**Directions for this task:**
Extract the part of the entries that opens at their very start and closes with the line containing "npm install react-bootstrap bootstrap axios", including that line, and leave the pictures out of your answer.

◆ ◆ ◆ ◆

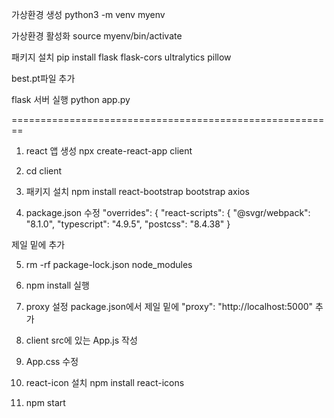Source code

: 
가상환경 생성
python3 -m venv myenv

가상환경 활성화
source myenv/bin/activate

패키지 설치
pip install flask flask-cors ultralytics pillow

best.pt파일 추가

flask 서버 실행
python app.py


========================================================

1. react 앱 생성
npx create-react-app client

2. cd client

3. 패키지 설치
npm install react-bootstrap bootstrap axios

4. package.json 수정
"overrides": {
    "react-scripts": {
      "@svgr/webpack": "8.1.0",
      "typescript": "4.9.5",
      "postcss": "8.4.38"
    }

제일 밑에 추가


5. rm -rf package-lock.json node_modules


6. npm install 실행

7. proxy 설정
package.json에서 제일 밑에
"proxy": "http://localhost:5000" 추가

8. client src에 있는 App.js 작성

9. App.css 수정

10. react-icon 설치
npm install react-icons

11. npm start

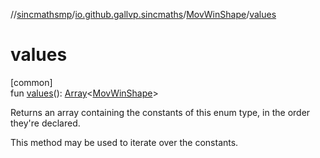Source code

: //[sincmathsmp](../../../index.md)/[io.github.gallvp.sincmaths](../index.md)/[MovWinShape](index.md)/[values](values.md)

# values

[common]\
fun [values](values.md)(): [Array](https://kotlinlang.org/api/latest/jvm/stdlib/kotlin/-array/index.html)&lt;[MovWinShape](index.md)&gt;

Returns an array containing the constants of this enum type, in the order they're declared.

This method may be used to iterate over the constants.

◆ ◆ ◆ ◆

**Result of this exercise:**
Source code

: 
가상환경 생성
python3 -m venv myenv

가상환경 활성화
source myenv/bin/activate

패키지 설치
pip install flask flask-cors ultralytics pillow

best.pt파일 추가

flask 서버 실행
python app.py


========================================================

1. react 앱 생성
npx create-react-app client

2. cd client

3. 패키지 설치
npm install react-bootstrap bootstrap axios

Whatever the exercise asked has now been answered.